With COVID-19 cases reaching new highs in Arapahoe county, is it safe to participate in football?



Hewan Yoseph

As 2020 has been a tumultuous year, the face of student life has changed drastically. Many of the hallmarks of the first semester, such as the homecoming dance, pep rallies, and more specifically football. Originally, the Colorado High School Activities Association choose to move the football season from fall to spring. However, CHSAA was met with opposition from football teams across the country.

As civil protests and town halls broke out among players. CHSAA reconsidered their choice, allowing leagues to choose for themselves whether to play in the fall or the spring. All high schools in the Cherry Creek School District have decided to play football in the fall. With only two games into the season and rising COVID-19 cases, is it safe to play football?

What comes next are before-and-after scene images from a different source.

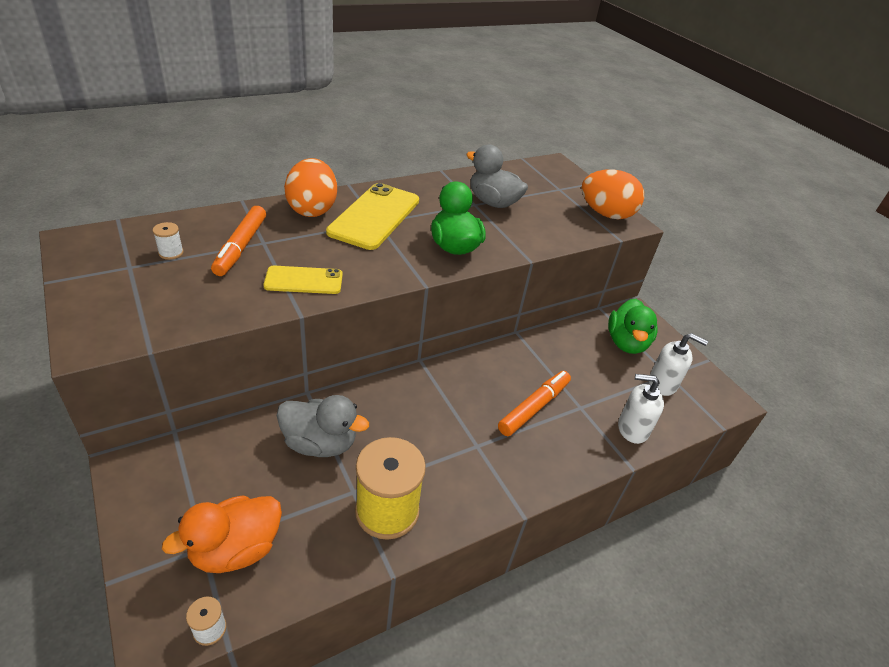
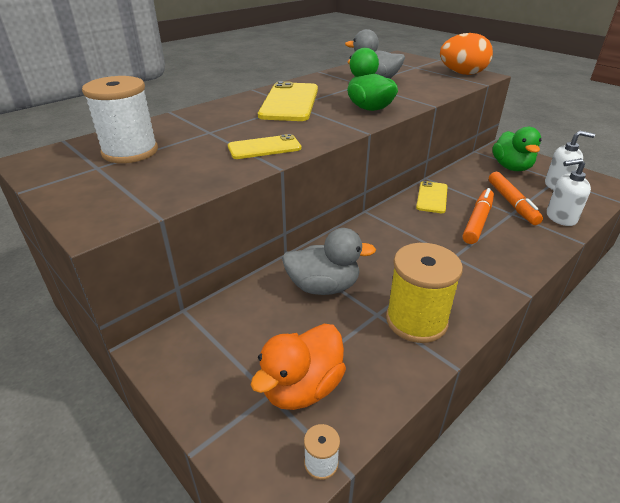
camera: 10 degrees left, 5 degrees down
(171, 253) = (130, 152): white spool -> white spool, size x2.40
(241, 247) = (191, 137): orange marker -> orange marker (512, 203)
(312, 209) = (234, 106): orange egg -> none
(505, 361) = (432, 197): none -> yellow phone

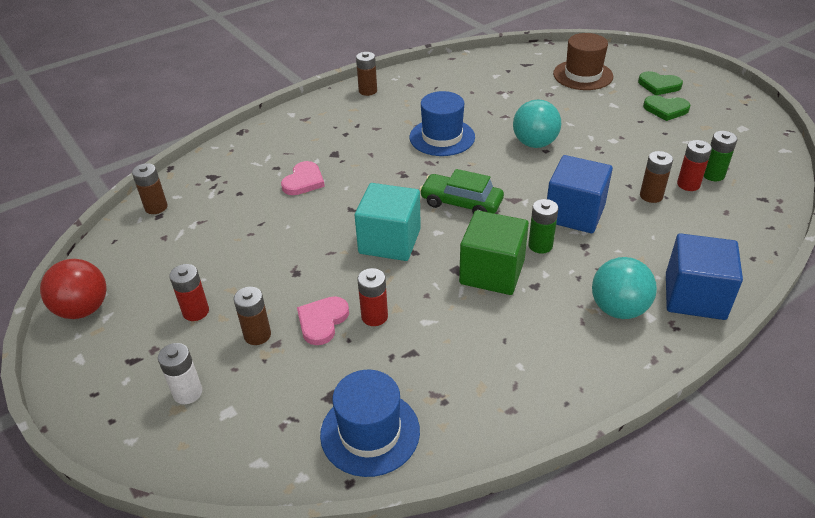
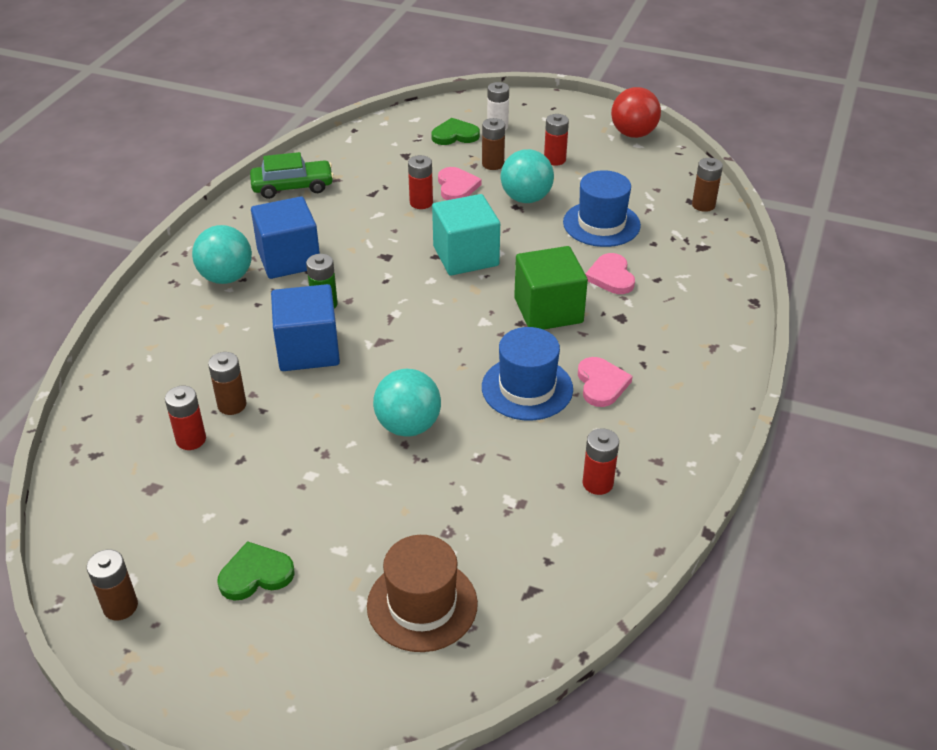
camera: 145 degrees right, 0 degrees up
(277, 277) = (526, 198): none -> turquoise ball
(368, 91) = (697, 423): brown battery -> brown battery (120, 606)
(370, 432) = (362, 150): blue hat -> blue hat (601, 224)
(395, 124) = (601, 384): none -> pink heart
(452, 86) = (597, 483): none -> red battery
(461, 203) = (432, 316): green car -> green car (292, 187)
(492, 272) = (353, 265): green cube -> green cube (548, 310)
(659, 85) = (284, 635): green heart -> green heart (455, 135)
(695, 296) = (160, 312): blue cube -> blue cube (289, 259)
(713, 175) = (162, 468): green battery -> none

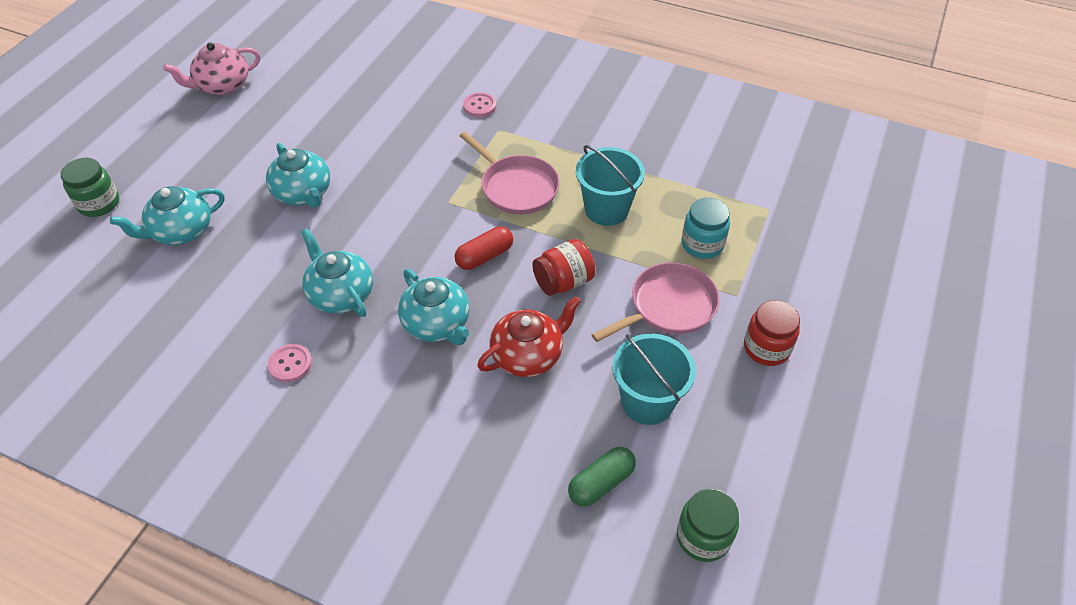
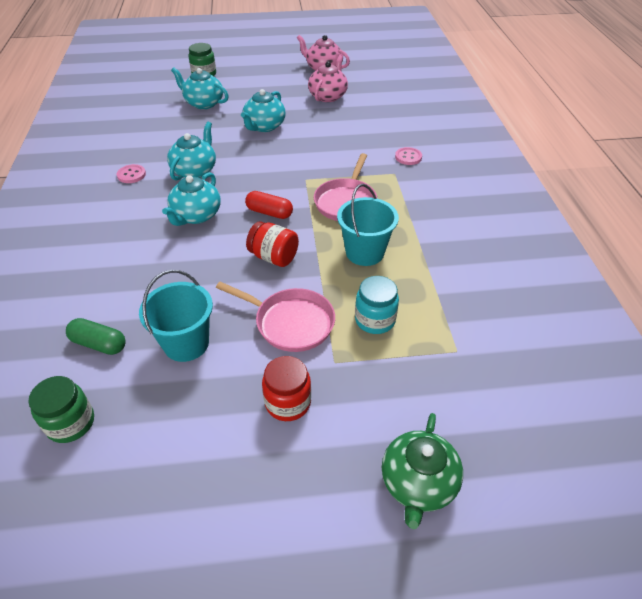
camera: 60 degrees right, 5 degrees down
(293, 110) = (328, 96): none -> pink teapot
(528, 355) = (194, 265): red teapot -> none
(886, 298) = (418, 483): none -> green teapot

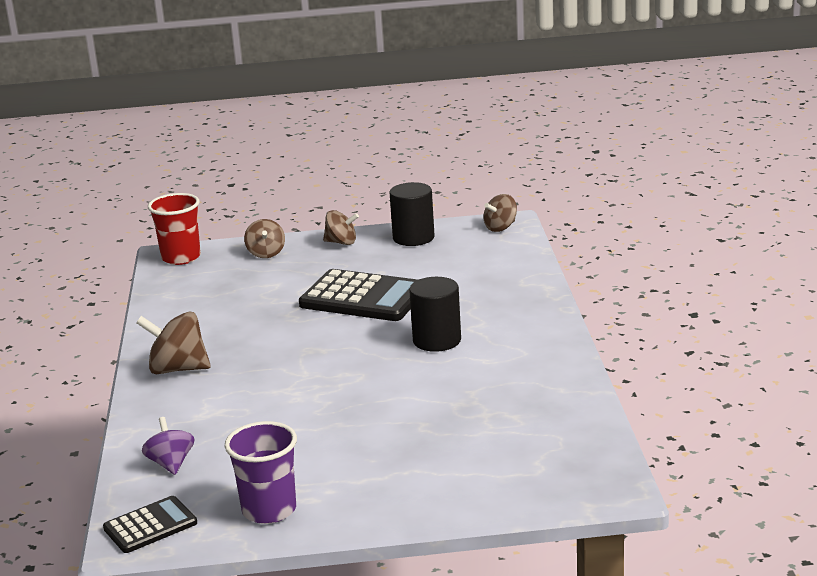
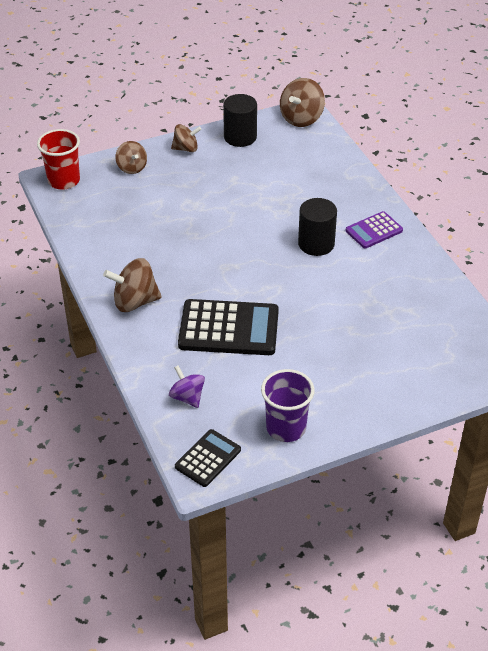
camera: 20 degrees left, 20 degrees up
(363, 298) = (236, 207): black calculator -> black calculator (229, 328)
(500, 227) = (301, 118): brown spinning top -> brown spinning top, size x1.55
(520, 335) = (374, 230): none -> purple calculator

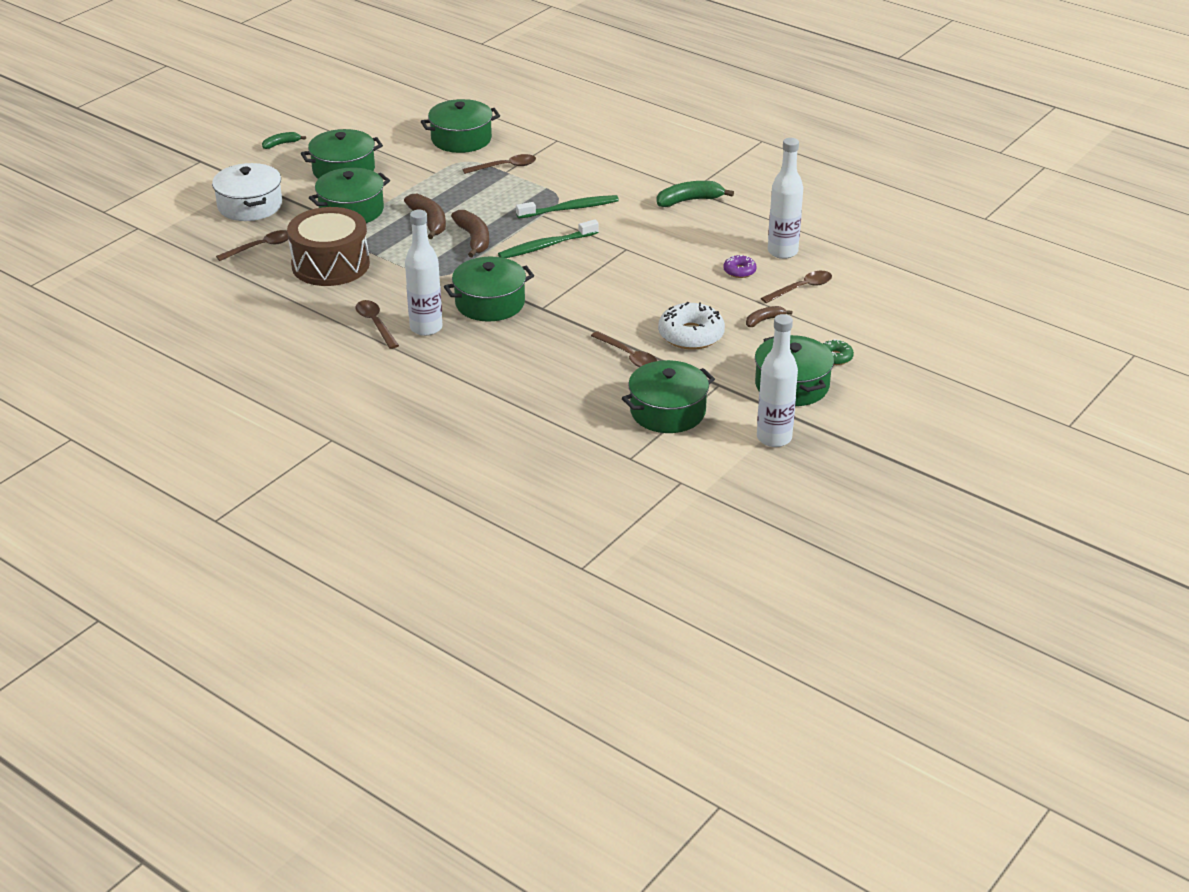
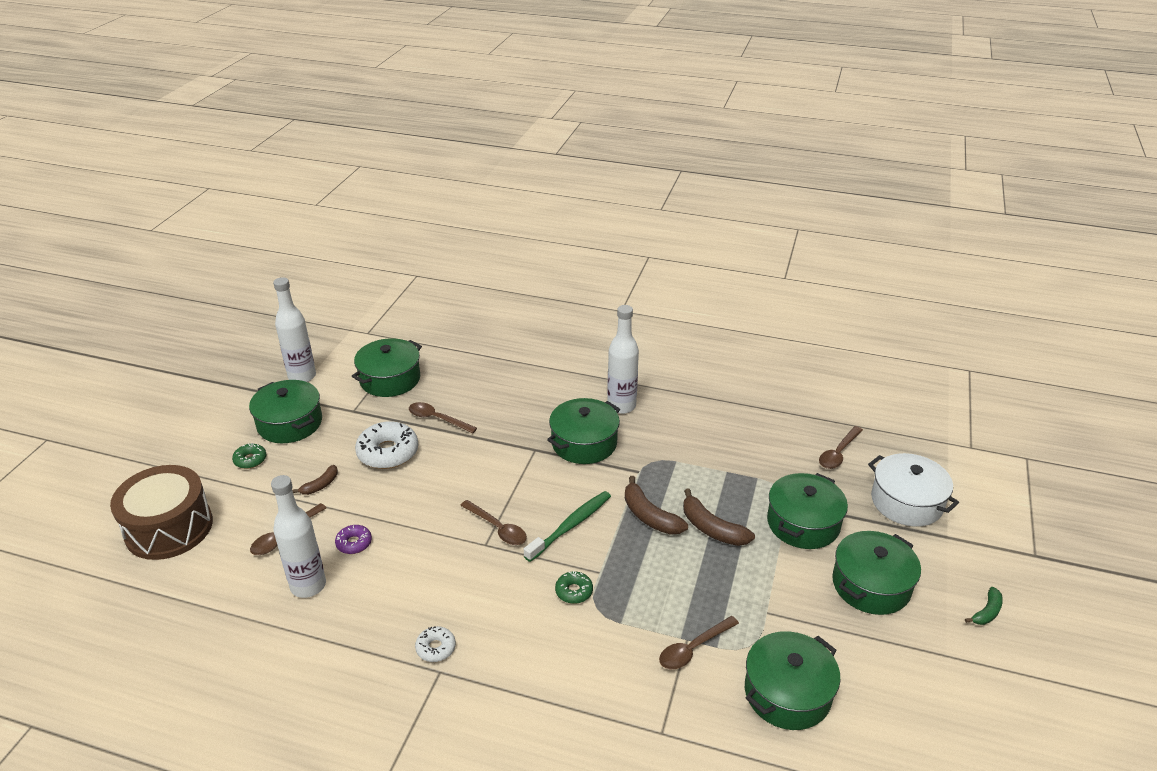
camera: 160 degrees right, 0 degrees up
(330, 265) = (757, 449): brown drum -> brown drum (169, 528)
(375, 324) = (665, 400): brown spoon -> brown spoon (497, 528)
(570, 209) = (574, 591): green toothbrush -> green donut
(689, 200) = (436, 648): green banana -> white donut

Over the summer, the decision to not have summer practices was monumental. Deciding to not have a summer practice, insinuated that a fall season would not happen. CHSAA had not planned to carry out a fall season. It was only through civil unrest that students were able to secure themselves in the fall season.

Head Coach, Tom Thennel, recounts that the loss of summer practices as abnormal and weird. “Abnormal, in all the years I’ve coached, there has never been a summer where I’m not doing it. I didn’t know what to do with myself,” said Coach Thennel.

If both CHSAA and the Center for Disease Control felt that it wasn’t safe to play football in the summer when there were less confirmed cases, what exactly makes it play safe to play football in the fall?

Though the decision to play football was very sudden, schools weighted the risks and benefits of allowing a season. Nearly all schools across the state had to ask themselves the question, is prioritizing the wants and needs of a small group more important than the larger community? 

“Football means a lot for these boys. To be a young 16 to 17-year-old guy, football is all you have,” said Coach Thennel. Though the number of students who play football is dwarfed by the size of the whole school community, it’s important to that select group requires us all to pay attention.

For many students, football is an extrinsic motivation to do well in school, to get their D in biology up to a B. In a year where hope is lost, it is important to preserve any remnants. But at what price does hope come at? Is it at the loss of the second quarter of the fall semester?

Though COVID-19 cases have increased dramatically, there haven’t been any objections concerning the continuation of the season. Teams are taking numerous precautions to limit exposure to the virus. For example, attendance at games is limited to spirit groups, marching band, and a limited amount of students who aren’t affiliated with either. All attendees must social distance and wear masks.

However, masks are not required for practice. Thus, outbreaks between football players, which could spread to the larger student population are a possibility, both the school and football administration must navigate this risk. 

The issue of football is a double-edged sword. On one end, football serves as a lifeline for numerous students. On the other, the risk of playing football could destabilize the larger school community. Though the season will not have an abrupt end, a conscious student must consider if this is the best choice for the community.